Customer concentration: A handful of hyperscalers represent the bulk of AI revenue. If Google or Amazon decide to design chips in-house (as Apple did), Broadcom loses a major customer with no replacement.

In-house competition: Analysts at Bank of America have flagged that Google's Alphabet is developing future generations of AI chips internally. Amazon has its Trainium chips. Customer defection is a legitimate concern.

Nvidia competition: Nvidia's GPUs remain the default choice for most AI workloads. Broadcom's custom silicon serves a niche—large enough to be lucrative, but not the whole market.

Cyclicality: Semiconductor demand is cyclical.

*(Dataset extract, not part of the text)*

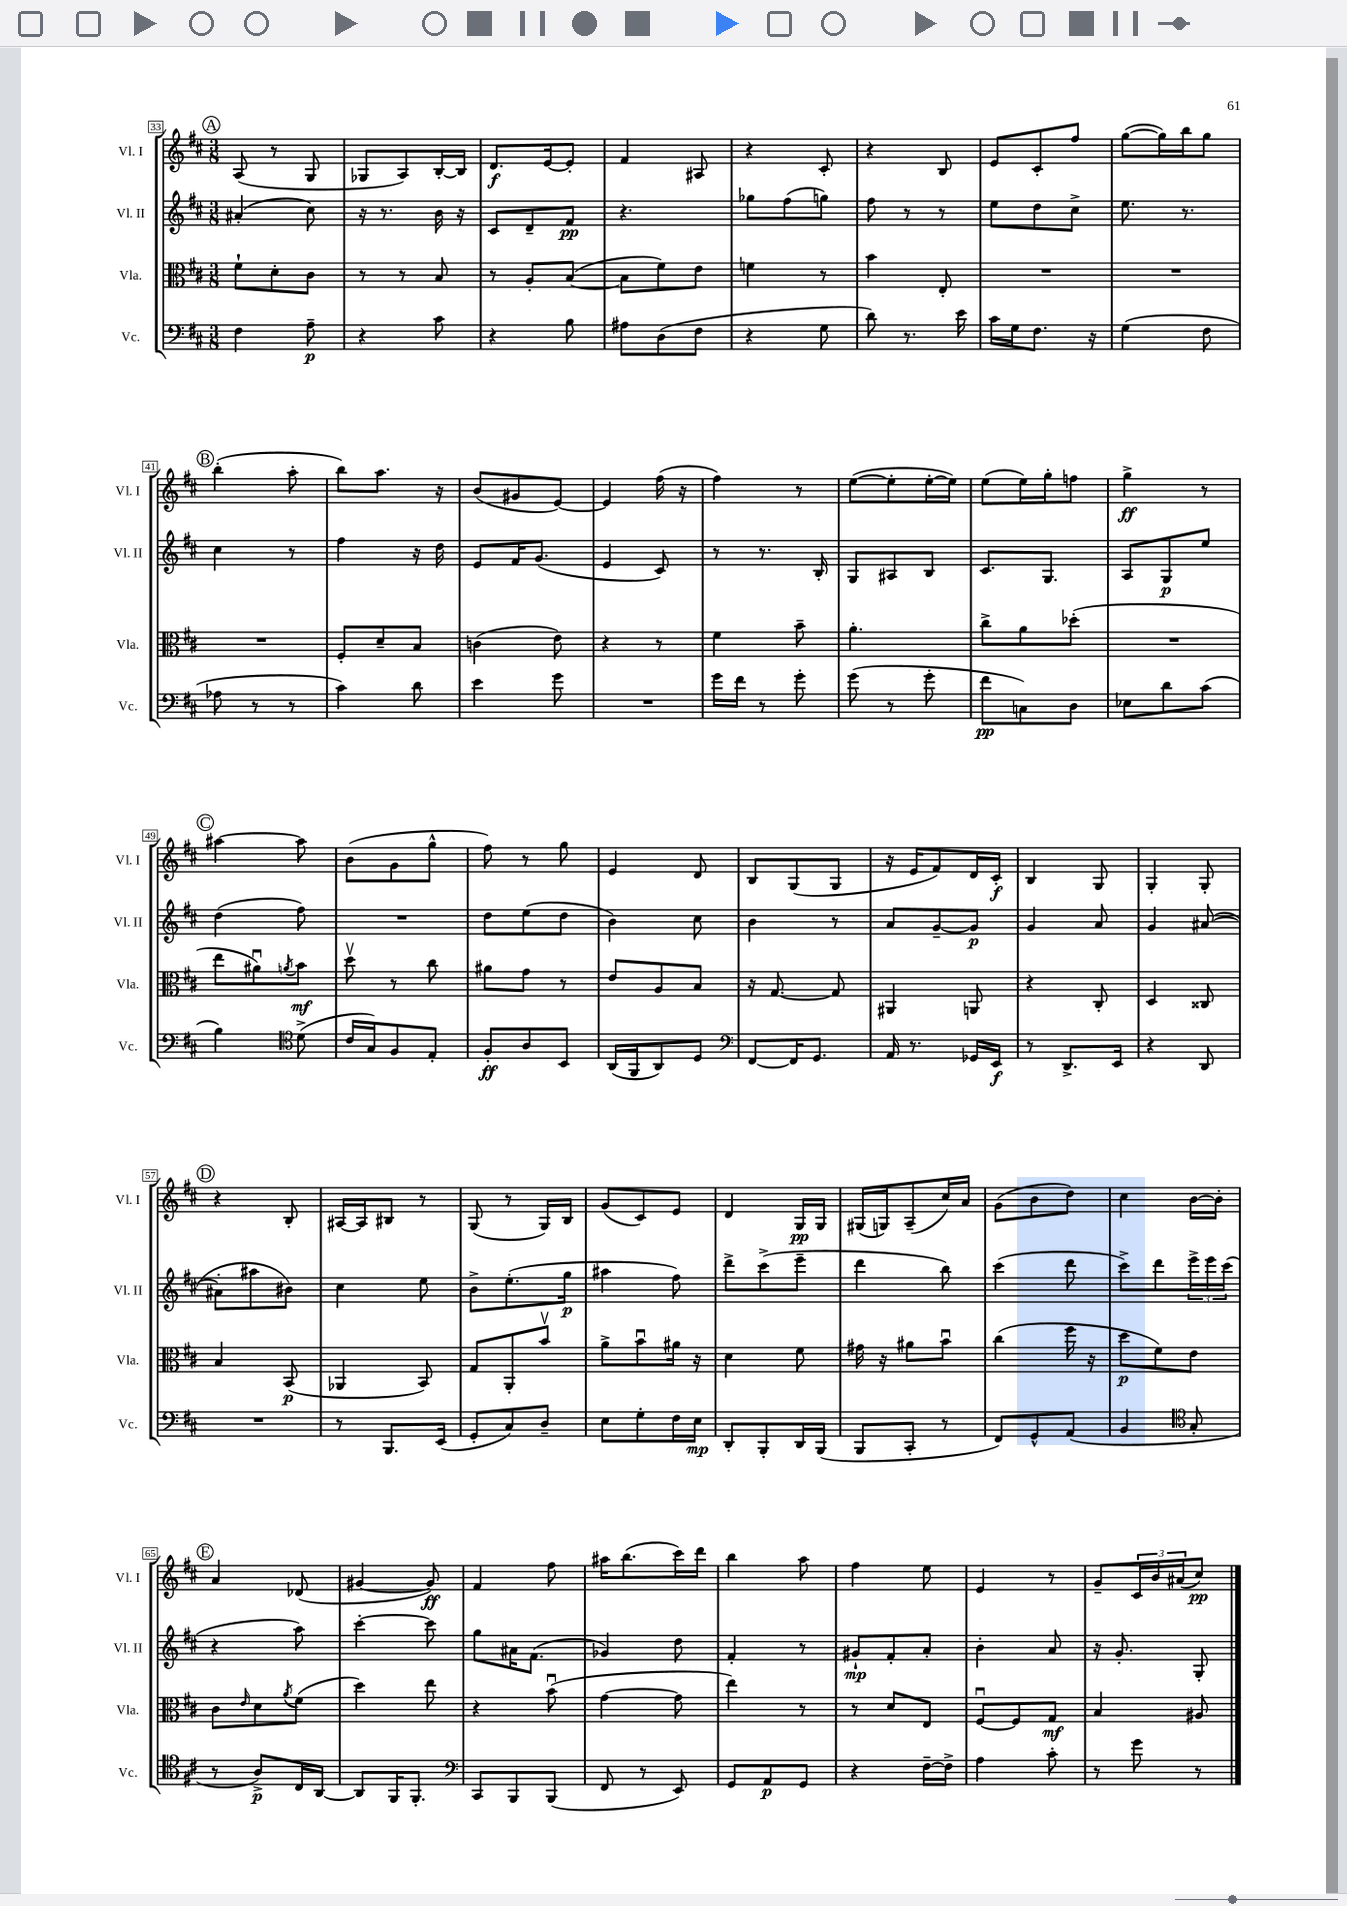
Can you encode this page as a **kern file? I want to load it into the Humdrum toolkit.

If enterprise AI spending slows—as Oracle's results suggest it might—Broadcom's growth could decelerate rapidly.

What to Watch Tonight

When Broadcom reports after market close, focus on these metrics:

AI revenue growth rate: The 66% expected growth needs to continue or accelerate to support the $40 billion fiscal 2026 target.

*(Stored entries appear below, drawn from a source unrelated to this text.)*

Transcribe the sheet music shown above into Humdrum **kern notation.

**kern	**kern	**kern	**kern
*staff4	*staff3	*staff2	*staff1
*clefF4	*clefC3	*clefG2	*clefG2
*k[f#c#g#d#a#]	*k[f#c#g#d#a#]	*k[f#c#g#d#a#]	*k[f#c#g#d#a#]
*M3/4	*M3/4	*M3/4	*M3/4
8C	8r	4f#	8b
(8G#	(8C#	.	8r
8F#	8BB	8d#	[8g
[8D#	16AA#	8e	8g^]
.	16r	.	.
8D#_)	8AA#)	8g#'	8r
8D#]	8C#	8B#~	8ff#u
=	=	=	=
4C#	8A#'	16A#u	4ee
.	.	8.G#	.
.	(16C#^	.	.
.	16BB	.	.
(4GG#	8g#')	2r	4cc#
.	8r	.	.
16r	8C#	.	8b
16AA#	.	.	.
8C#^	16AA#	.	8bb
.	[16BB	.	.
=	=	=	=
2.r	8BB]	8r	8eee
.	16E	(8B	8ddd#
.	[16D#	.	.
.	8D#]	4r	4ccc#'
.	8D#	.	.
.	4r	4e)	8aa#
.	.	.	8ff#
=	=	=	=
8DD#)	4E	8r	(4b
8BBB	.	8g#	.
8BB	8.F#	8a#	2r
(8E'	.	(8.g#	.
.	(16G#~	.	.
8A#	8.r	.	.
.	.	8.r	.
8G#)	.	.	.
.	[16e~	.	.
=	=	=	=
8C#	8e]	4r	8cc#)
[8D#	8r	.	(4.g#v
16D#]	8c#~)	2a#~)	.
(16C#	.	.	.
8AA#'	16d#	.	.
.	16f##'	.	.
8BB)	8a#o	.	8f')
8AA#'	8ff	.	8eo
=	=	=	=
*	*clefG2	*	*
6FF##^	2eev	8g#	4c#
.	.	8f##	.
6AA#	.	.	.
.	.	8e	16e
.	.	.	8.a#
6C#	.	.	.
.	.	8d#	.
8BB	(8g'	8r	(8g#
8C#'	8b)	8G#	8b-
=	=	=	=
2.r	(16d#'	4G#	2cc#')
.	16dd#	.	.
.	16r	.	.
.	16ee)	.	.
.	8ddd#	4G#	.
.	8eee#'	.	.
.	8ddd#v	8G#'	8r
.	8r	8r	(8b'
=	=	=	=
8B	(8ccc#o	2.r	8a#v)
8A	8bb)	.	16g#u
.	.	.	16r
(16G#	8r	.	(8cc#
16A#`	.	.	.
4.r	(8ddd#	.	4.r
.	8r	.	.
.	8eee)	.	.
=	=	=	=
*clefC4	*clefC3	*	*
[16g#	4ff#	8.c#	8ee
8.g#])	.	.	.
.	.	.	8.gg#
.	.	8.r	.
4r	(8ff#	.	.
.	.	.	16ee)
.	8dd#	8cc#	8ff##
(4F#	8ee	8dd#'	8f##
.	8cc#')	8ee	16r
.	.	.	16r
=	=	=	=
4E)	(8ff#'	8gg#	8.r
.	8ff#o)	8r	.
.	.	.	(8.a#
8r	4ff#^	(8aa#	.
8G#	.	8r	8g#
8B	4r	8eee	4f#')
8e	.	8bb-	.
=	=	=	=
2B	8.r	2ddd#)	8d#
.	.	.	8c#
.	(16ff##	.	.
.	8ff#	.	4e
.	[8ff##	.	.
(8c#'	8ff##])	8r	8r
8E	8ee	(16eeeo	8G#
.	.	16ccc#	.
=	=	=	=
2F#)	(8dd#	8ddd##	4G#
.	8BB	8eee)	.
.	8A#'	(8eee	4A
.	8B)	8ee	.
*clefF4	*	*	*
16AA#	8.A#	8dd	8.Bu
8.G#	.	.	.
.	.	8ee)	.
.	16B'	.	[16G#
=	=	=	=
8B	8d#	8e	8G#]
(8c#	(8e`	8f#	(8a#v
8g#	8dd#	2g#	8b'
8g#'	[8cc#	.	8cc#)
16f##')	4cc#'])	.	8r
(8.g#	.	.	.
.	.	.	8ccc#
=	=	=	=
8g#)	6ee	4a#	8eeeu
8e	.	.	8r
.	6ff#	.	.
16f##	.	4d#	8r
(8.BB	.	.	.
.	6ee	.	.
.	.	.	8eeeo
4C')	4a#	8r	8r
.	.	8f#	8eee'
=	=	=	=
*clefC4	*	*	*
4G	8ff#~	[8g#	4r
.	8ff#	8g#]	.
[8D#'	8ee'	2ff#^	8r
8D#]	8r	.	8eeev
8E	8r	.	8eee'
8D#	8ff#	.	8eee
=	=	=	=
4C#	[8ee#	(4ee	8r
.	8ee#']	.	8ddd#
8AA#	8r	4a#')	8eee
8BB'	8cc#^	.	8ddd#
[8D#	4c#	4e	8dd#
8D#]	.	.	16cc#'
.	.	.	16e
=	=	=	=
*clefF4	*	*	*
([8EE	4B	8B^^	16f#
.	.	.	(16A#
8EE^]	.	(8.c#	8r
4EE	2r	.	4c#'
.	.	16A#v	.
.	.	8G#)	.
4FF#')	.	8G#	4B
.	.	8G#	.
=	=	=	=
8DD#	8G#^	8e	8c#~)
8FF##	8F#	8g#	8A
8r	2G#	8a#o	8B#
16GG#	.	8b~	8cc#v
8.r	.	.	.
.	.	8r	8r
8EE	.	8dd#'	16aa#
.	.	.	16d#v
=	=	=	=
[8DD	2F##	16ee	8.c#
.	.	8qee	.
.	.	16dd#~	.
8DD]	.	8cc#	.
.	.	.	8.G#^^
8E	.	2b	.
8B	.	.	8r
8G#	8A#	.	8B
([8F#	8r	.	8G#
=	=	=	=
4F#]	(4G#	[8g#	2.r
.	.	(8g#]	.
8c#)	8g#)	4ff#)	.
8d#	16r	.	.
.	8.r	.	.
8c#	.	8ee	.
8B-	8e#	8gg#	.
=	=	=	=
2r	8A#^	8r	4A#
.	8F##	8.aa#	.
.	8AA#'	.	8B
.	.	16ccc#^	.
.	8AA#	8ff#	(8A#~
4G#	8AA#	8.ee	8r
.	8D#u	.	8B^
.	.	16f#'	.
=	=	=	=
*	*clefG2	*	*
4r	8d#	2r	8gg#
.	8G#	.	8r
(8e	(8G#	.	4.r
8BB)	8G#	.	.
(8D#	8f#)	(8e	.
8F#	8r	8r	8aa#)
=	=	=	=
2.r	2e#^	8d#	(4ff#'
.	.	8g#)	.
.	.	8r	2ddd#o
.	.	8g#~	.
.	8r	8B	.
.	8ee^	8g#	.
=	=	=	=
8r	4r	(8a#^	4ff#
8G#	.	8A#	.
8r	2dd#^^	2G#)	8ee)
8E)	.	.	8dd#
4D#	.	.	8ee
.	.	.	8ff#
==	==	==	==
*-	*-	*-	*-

Fiscal 2026 guidance: Management's outlook for next year will set expectations. Any reduction in the $40 billion AI revenue target would be catastrophic for the stock.

Customer commentary: Details on the $10 billion order and pipeline visibility will indicate whether AI demand is sustainable.

Margin trajectory: AI chips carry premium margins. Expanding AI mix should improve profitability—watch for confirmation.

The Oracle-Broadcom Divergence

Today's market action illustrates a critical distinction in AI investing:

Infrastructure builders (Oracle): Spend massive capital hoping to attract AI workloads. Revenue depends on winning competitive cloud deals. Returns uncertain.

Component suppliers (Broadcom): Sell essential components to customers who have already committed to AI. Revenue depends on AI adoption broadly, not winning specific contracts. Returns more predictable.

Both can succeed if AI delivers on its promise. But Broadcom's model requires AI to work somewhere; Oracle's model requires AI to work specifically in Oracle's data centers.

That's a crucial difference when $50 billion is on the line.

The Bottom Line

Broadcom's earnings tonight will either validate or challenge the AI semiconductor thesis. After Oracle's crash, the market is nervous about AI spending returns. Broadcom has a chance to provide reassurance—or confirm that even the best-positioned AI plays face headwinds.

For investors, the Broadcom-Oracle contrast offers a framework: in the AI gold rush, selling picks and shovels (Broadcom's chips) may be safer than running a hotel for miners (Oracle's data centers).

But even the safest AI plays aren't immune to valuation risk. At 95x trailing earnings, Broadcom has limited room for disappointment. Tonight's report will reveal whether that premium is justified.